"""

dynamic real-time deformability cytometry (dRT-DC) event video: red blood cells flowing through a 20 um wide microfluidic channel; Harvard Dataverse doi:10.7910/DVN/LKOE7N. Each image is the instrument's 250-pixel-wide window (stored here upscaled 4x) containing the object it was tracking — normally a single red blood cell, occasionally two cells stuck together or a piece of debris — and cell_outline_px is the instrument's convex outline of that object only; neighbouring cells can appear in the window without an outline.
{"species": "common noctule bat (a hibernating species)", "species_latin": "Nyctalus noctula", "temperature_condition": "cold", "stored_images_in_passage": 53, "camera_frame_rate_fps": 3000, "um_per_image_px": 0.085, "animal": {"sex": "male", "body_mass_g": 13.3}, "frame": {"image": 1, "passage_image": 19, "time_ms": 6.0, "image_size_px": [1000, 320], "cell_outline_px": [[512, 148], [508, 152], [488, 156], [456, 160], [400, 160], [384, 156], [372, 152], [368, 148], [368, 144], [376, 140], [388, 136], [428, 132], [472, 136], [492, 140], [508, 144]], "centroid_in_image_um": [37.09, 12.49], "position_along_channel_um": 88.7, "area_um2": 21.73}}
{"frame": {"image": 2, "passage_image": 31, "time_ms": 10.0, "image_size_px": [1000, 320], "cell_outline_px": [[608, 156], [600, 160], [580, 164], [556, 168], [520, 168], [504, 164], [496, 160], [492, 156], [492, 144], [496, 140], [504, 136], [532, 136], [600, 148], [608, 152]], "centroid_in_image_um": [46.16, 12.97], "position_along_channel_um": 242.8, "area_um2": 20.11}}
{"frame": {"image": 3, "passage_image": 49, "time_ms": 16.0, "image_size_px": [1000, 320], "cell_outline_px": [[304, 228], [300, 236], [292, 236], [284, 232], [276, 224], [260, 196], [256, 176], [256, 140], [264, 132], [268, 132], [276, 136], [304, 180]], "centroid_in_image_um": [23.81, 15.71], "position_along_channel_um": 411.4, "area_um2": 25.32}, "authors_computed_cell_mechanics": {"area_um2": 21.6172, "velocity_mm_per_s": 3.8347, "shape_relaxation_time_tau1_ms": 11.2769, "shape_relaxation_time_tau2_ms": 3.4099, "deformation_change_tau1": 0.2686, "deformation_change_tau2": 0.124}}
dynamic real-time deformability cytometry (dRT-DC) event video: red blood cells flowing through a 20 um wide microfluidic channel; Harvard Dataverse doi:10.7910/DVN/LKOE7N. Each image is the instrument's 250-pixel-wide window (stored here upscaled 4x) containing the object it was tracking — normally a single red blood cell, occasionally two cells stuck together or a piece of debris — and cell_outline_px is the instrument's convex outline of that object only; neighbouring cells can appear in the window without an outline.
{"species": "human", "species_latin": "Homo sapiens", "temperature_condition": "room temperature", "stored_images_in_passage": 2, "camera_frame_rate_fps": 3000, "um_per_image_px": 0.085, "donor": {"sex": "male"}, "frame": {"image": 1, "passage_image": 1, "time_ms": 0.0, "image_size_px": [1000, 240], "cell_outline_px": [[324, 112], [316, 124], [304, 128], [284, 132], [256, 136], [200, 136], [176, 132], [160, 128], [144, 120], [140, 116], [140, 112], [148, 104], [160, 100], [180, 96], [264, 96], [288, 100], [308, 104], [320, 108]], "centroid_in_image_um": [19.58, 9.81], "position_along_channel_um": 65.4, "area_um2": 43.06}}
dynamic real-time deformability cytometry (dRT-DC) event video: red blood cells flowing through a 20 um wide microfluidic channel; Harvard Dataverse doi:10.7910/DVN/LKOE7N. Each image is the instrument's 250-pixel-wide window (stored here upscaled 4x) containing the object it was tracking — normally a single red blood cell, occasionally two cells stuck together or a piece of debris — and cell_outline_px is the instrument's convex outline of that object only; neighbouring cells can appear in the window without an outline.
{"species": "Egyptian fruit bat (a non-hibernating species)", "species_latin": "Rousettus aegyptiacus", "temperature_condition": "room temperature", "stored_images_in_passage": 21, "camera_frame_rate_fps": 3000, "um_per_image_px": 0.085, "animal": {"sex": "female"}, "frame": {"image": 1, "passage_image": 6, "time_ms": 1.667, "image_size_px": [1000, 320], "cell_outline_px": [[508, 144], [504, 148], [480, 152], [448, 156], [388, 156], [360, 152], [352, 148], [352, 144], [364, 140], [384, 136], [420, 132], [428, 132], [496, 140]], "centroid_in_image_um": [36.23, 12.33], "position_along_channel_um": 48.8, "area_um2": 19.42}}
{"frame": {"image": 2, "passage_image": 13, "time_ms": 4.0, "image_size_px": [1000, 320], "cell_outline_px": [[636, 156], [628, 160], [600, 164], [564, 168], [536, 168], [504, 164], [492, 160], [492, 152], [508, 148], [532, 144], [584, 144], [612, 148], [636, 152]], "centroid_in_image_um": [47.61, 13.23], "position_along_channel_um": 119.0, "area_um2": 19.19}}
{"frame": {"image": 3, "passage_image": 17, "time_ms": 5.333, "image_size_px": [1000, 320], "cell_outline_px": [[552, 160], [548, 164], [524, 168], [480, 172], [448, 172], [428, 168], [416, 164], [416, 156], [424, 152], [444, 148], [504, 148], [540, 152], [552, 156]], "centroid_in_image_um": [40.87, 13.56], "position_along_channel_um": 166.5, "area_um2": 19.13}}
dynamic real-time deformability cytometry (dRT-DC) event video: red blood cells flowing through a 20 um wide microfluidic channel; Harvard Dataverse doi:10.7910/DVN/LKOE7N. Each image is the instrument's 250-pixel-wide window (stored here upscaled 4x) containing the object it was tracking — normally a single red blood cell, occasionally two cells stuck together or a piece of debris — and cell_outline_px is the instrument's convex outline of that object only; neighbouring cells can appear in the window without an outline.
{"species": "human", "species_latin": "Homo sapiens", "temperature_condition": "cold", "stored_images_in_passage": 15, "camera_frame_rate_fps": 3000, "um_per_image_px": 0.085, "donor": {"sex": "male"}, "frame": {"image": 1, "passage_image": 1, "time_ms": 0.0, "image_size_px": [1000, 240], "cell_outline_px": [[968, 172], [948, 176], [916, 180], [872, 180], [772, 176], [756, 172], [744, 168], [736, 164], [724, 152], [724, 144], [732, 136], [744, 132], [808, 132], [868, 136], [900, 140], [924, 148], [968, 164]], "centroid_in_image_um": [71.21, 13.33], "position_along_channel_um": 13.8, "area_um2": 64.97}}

"""

> INSTRUCTION: Repeat every entry exactly as written above.

> THE REPLY:
dynamic real-time deformability cytometry (dRT-DC) event video: red blood cells flowing through a 20 um wide microfluidic channel; Harvard Dataverse doi:10.7910/DVN/LKOE7N. Each image is the instrument's 250-pixel-wide window (stored here upscaled 4x) containing the object it was tracking — normally a single red blood cell, occasionally two cells stuck together or a piece of debris — and cell_outline_px is the instrument's convex outline of that object only; neighbouring cells can appear in the window without an outline.
{"species": "common noctule bat (a hibernating species)", "species_latin": "Nyctalus noctula", "temperature_condition": "cold", "stored_images_in_passage": 53, "camera_frame_rate_fps": 3000, "um_per_image_px": 0.085, "animal": {"sex": "male", "body_mass_g": 13.3}, "frame": {"image": 1, "passage_image": 19, "time_ms": 6.0, "image_size_px": [1000, 320], "cell_outline_px": [[512, 148], [508, 152], [488, 156], [456, 160], [400, 160], [384, 156], [372, 152], [368, 148], [368, 144], [376, 140], [388, 136], [428, 132], [472, 136], [492, 140], [508, 144]], "centroid_in_image_um": [37.09, 12.49], "position_along_channel_um": 88.7, "area_um2": 21.73}}
{"frame": {"image": 2, "passage_image": 31, "time_ms": 10.0, "image_size_px": [1000, 320], "cell_outline_px": [[608, 156], [600, 160], [580, 164], [556, 168], [520, 168], [504, 164], [496, 160], [492, 156], [492, 144], [496, 140], [504, 136], [532, 136], [600, 148], [608, 152]], "centroid_in_image_um": [46.16, 12.97], "position_along_channel_um": 242.8, "area_um2": 20.11}}
{"frame": {"image": 3, "passage_image": 49, "time_ms": 16.0, "image_size_px": [1000, 320], "cell_outline_px": [[304, 228], [300, 236], [292, 236], [284, 232], [276, 224], [260, 196], [256, 176], [256, 140], [264, 132], [268, 132], [276, 136], [304, 180]], "centroid_in_image_um": [23.81, 15.71], "position_along_channel_um": 411.4, "area_um2": 25.32}, "authors_computed_cell_mechanics": {"area_um2": 21.6172, "velocity_mm_per_s": 3.8347, "shape_relaxation_time_tau1_ms": 11.2769, "shape_relaxation_time_tau2_ms": 3.4099, "deformation_change_tau1": 0.2686, "deformation_change_tau2": 0.124}}
dynamic real-time deformability cytometry (dRT-DC) event video: red blood cells flowing through a 20 um wide microfluidic channel; Harvard Dataverse doi:10.7910/DVN/LKOE7N. Each image is the instrument's 250-pixel-wide window (stored here upscaled 4x) containing the object it was tracking — normally a single red blood cell, occasionally two cells stuck together or a piece of debris — and cell_outline_px is the instrument's convex outline of that object only; neighbouring cells can appear in the window without an outline.
{"species": "human", "species_latin": "Homo sapiens", "temperature_condition": "room temperature", "stored_images_in_passage": 2, "camera_frame_rate_fps": 3000, "um_per_image_px": 0.085, "donor": {"sex": "male"}, "frame": {"image": 1, "passage_image": 1, "time_ms": 0.0, "image_size_px": [1000, 240], "cell_outline_px": [[324, 112], [316, 124], [304, 128], [284, 132], [256, 136], [200, 136], [176, 132], [160, 128], [144, 120], [140, 116], [140, 112], [148, 104], [160, 100], [180, 96], [264, 96], [288, 100], [308, 104], [320, 108]], "centroid_in_image_um": [19.58, 9.81], "position_along_channel_um": 65.4, "area_um2": 43.06}}
dynamic real-time deformability cytometry (dRT-DC) event video: red blood cells flowing through a 20 um wide microfluidic channel; Harvard Dataverse doi:10.7910/DVN/LKOE7N. Each image is the instrument's 250-pixel-wide window (stored here upscaled 4x) containing the object it was tracking — normally a single red blood cell, occasionally two cells stuck together or a piece of debris — and cell_outline_px is the instrument's convex outline of that object only; neighbouring cells can appear in the window without an outline.
{"species": "Egyptian fruit bat (a non-hibernating species)", "species_latin": "Rousettus aegyptiacus", "temperature_condition": "room temperature", "stored_images_in_passage": 21, "camera_frame_rate_fps": 3000, "um_per_image_px": 0.085, "animal": {"sex": "female"}, "frame": {"image": 1, "passage_image": 6, "time_ms": 1.667, "image_size_px": [1000, 320], "cell_outline_px": [[508, 144], [504, 148], [480, 152], [448, 156], [388, 156], [360, 152], [352, 148], [352, 144], [364, 140], [384, 136], [420, 132], [428, 132], [496, 140]], "centroid_in_image_um": [36.23, 12.33], "position_along_channel_um": 48.8, "area_um2": 19.42}}
{"frame": {"image": 2, "passage_image": 13, "time_ms": 4.0, "image_size_px": [1000, 320], "cell_outline_px": [[636, 156], [628, 160], [600, 164], [564, 168], [536, 168], [504, 164], [492, 160], [492, 152], [508, 148], [532, 144], [584, 144], [612, 148], [636, 152]], "centroid_in_image_um": [47.61, 13.23], "position_along_channel_um": 119.0, "area_um2": 19.19}}
{"frame": {"image": 3, "passage_image": 17, "time_ms": 5.333, "image_size_px": [1000, 320], "cell_outline_px": [[552, 160], [548, 164], [524, 168], [480, 172], [448, 172], [428, 168], [416, 164], [416, 156], [424, 152], [444, 148], [504, 148], [540, 152], [552, 156]], "centroid_in_image_um": [40.87, 13.56], "position_along_channel_um": 166.5, "area_um2": 19.13}}
dynamic real-time deformability cytometry (dRT-DC) event video: red blood cells flowing through a 20 um wide microfluidic channel; Harvard Dataverse doi:10.7910/DVN/LKOE7N. Each image is the instrument's 250-pixel-wide window (stored here upscaled 4x) containing the object it was tracking — normally a single red blood cell, occasionally two cells stuck together or a piece of debris — and cell_outline_px is the instrument's convex outline of that object only; neighbouring cells can appear in the window without an outline.
{"species": "human", "species_latin": "Homo sapiens", "temperature_condition": "cold", "stored_images_in_passage": 15, "camera_frame_rate_fps": 3000, "um_per_image_px": 0.085, "donor": {"sex": "male"}, "frame": {"image": 1, "passage_image": 1, "time_ms": 0.0, "image_size_px": [1000, 240], "cell_outline_px": [[968, 172], [948, 176], [916, 180], [872, 180], [772, 176], [756, 172], [744, 168], [736, 164], [724, 152], [724, 144], [732, 136], [744, 132], [808, 132], [868, 136], [900, 140], [924, 148], [968, 164]], "centroid_in_image_um": [71.21, 13.33], "position_along_channel_um": 13.8, "area_um2": 64.97}}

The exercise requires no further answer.